Vor dem Hauptfilm wurde noch der schwedische Kurzfilm „Zwischenfall vor einer Bank“(Händelse vid bank) gezeigt, der schon den Kurzfilmwettbewerb der Berlinale gewonnen hatte. Der Film wird von einer einzigen Kameraposition erzählt. Die Kamera schwenkt zwar ab und zu und manchmal wird langsam gezoomt, aber man bleibt immer auf Distanz. In Echtzeit sieht man eine Straße und Passanten. Zwei junge Männer treffen sich, ab und zu fährt ein Karneval(?)-Wagen durchs Bild. Plötzlich erscheinen zwei Männer auf Motorrädern. Umständlich versuchen sie eine Bank zu überfallen, bemerken aber, dass sie im falschen Gebäude sind. Daraufhin fahren sie zur richtigen Bank, nur einige Meter weiter. Dabei werden sie von Passanten beobachtet, die aber – wie die Kamera, die das Auge des Zuschauers ist – passiv bleiben, den Zwischenfall nur beobachten und zynisch kommentieren. Ein rundum gelungener Film mit tiefgründigem Humor, aber auch einer zweiten Ebene, die das Verhalten der Zuschauer, sowohl der im Kino, wie auf denen auf der Leinwand, hinterfragt.

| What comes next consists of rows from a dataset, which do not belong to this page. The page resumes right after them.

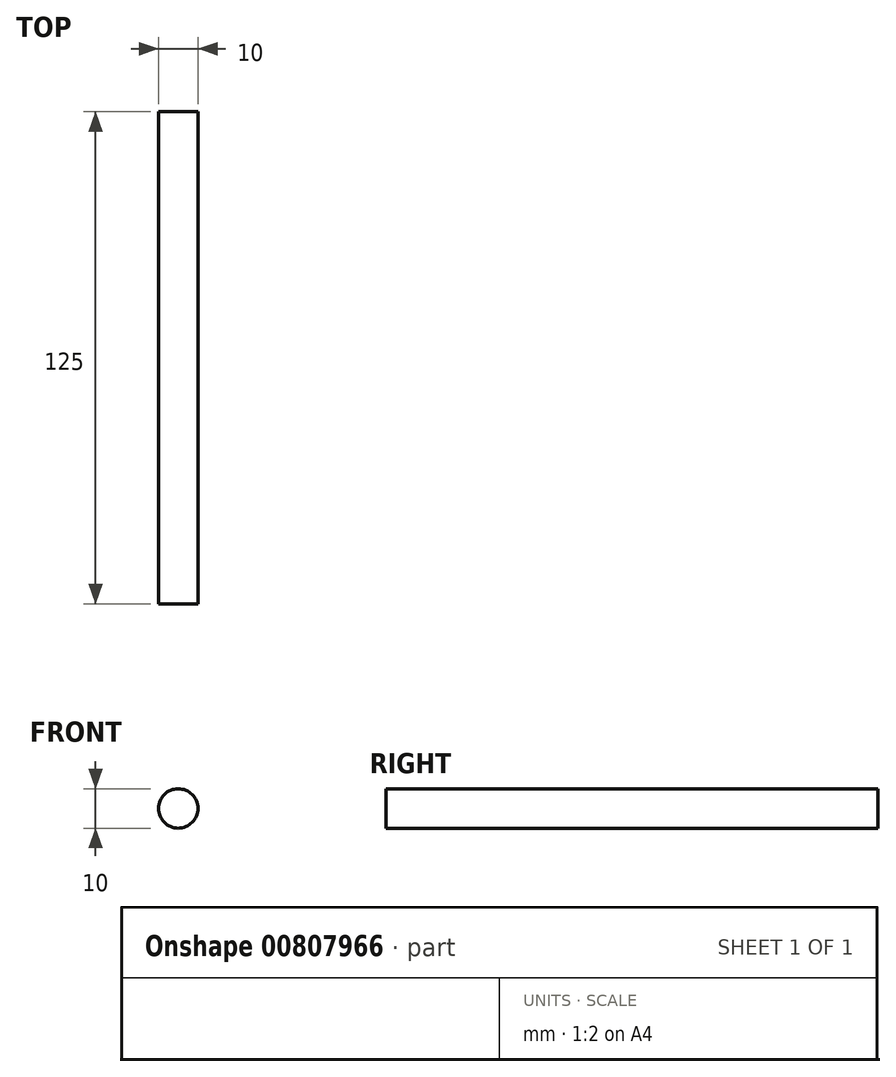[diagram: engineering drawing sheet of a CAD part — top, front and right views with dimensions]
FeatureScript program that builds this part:
annotation { "Feature Type Name" : "Feature", "Feature Type Description" : "" }
export const myFeature = defineFeature(function(context is Context, id is Id, definition is map)
    precondition{}
    {
        {
            var Q0;
            Q0=qCreatedBy(makeId("Front.planeOp"),FACE);
            var sketch = newSketch(context, id + "F0", { "sketchPlane" : qUnion([Q0])});
            skPoint(sketch, "E0.third.point", {"position": v(77.43, -43.66) * mm});
            skCircle(sketch, "E1", {"center": v(62.84, 12.63) * mm, "radius": 5 * mm});
            skSolve(sketch);
        }
        {
            var Q0;
            Q0=makeQuery(id+"F0.imprint","IMPRINT",FACE,{"disambiguationData":[TD([[makeQuery(id+"F0.imprint","IMPRINT",EDGE,{"derivedFrom":sQuery(id+"F0.wireOp",EDGE,"E1")}),1.0]])]});
            extrude(context, id + "F1", {"entities" : qUnion([Q0]), "depth" : 125 * mm, "offsetDistance" : 25 * mm});
        }
    });
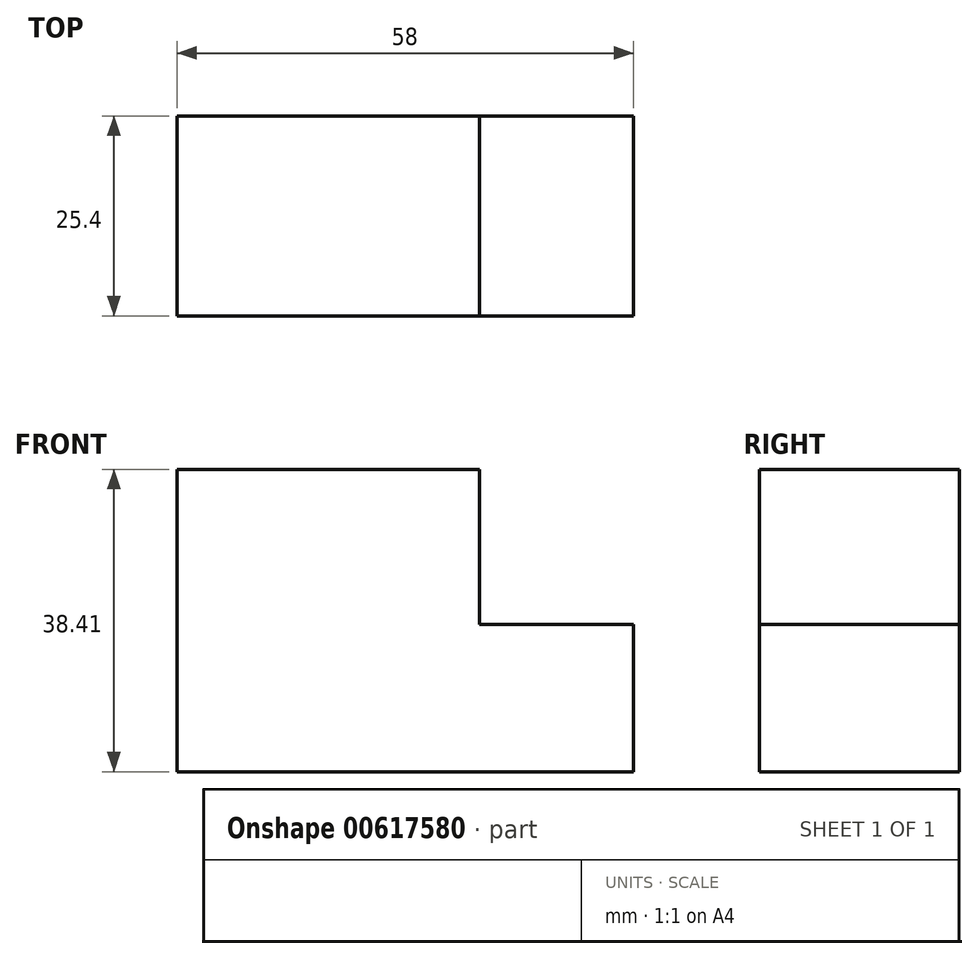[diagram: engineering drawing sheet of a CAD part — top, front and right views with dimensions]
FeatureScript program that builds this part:
annotation { "Feature Type Name" : "Feature", "Feature Type Description" : "" }
export const myFeature = defineFeature(function(context is Context, id is Id, definition is map)
    precondition{}
    {
        {
            var Q0;
            Q0=qCreatedBy(makeId("Front.planeOp"),FACE);
            var sketch = newSketch(context, id + "F0", { "sketchPlane" : qUnion([Q0])});
            skLineSegment(sketch, "E0", {"start": v(0, 0) * mm, "end": v(0, 38.4) * mm});
            skLineSegment(sketch, "E1", {"start": v(0, 38.4) * mm, "end": v(38.46, 38.4) * mm});
            skLineSegment(sketch, "E2", {"start": v(38.46, 38.4) * mm, "end": v(38.46, 18.7) * mm});
            skLineSegment(sketch, "E3", {"start": v(38.46, 18.7) * mm, "end": v(58, 18.7) * mm});
            skLineSegment(sketch, "E4", {"start": v(58, 18.7) * mm, "end": v(58, 0) * mm});
            skLineSegment(sketch, "E5", {"start": v(58, 0) * mm, "end": v(0, 0) * mm});
            skSolve(sketch);
        }
        {
            var Q0;
            Q0 = qSketchRegion(id + "F0", true);
            extrude(context, id + "F1", {"entities" : qUnion([Q0]), "depth" : 25.4 * mm, "offsetDistance" : 25.4 * mm});
        }
    });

Dann folgte der gänzlich anders geartete Weihnachtsfilm „Home For Christmas“ (Hjem til jul) vom „O’Horton“ und „Kitchen Stories“-Regisseur Bent Hamer. Leider ist dieser Spielfilm aber auch gleichzeitig der schwächste, den ich in Lübeck gesehen habe. Das heißt nun nicht, dass er ein Totalausfall gewesen wäre. Er unterhält ganz leidlich, ist aber bei nähere Betrachtung ist er ein großes, aufgeblasenes Nichts. Der Film webt fünf Episoden zusammen, die alle gemeinsam in einer Weihnachtsnacht spielen. Das Problem ist nur, dass zwei diese Episoden gerade mal ein erzählerisches Potential für einen maximal 10-minütigen Kurzfilm haben. Die drei anderen sogar noch für weniger. Der Film geht allerdings 90 Minuten, so das sich die dünnen Geschichtchen ziemlich ziehen und man sich am Ende fragt, was das jetzt sollte. Immerhin trauert man nicht verschwendeter Lebenszeit hinterher und dem Film gelingt es ganz gut, ein weihnachtliche Stimmung zu zaubern. Aber reicht das wirklich aus? Ärgerlich ist allerdings der unpassende Prolog, der während des Balkankrieges spielt und am Ende des Filmes eine ziemlich unbefriedigende und konstruierte Auflösung erfährt. Diese Sequenz ist ein Fremdkörper, da sie nicht im Geringsten zum restlichen Film passt (weder von der Optik, noch von der Geschichte her) und willkürlich angepappt wirkt.

Müde schleppte ich mich zurück ins Hotel. Der zweite Tag war vorbei.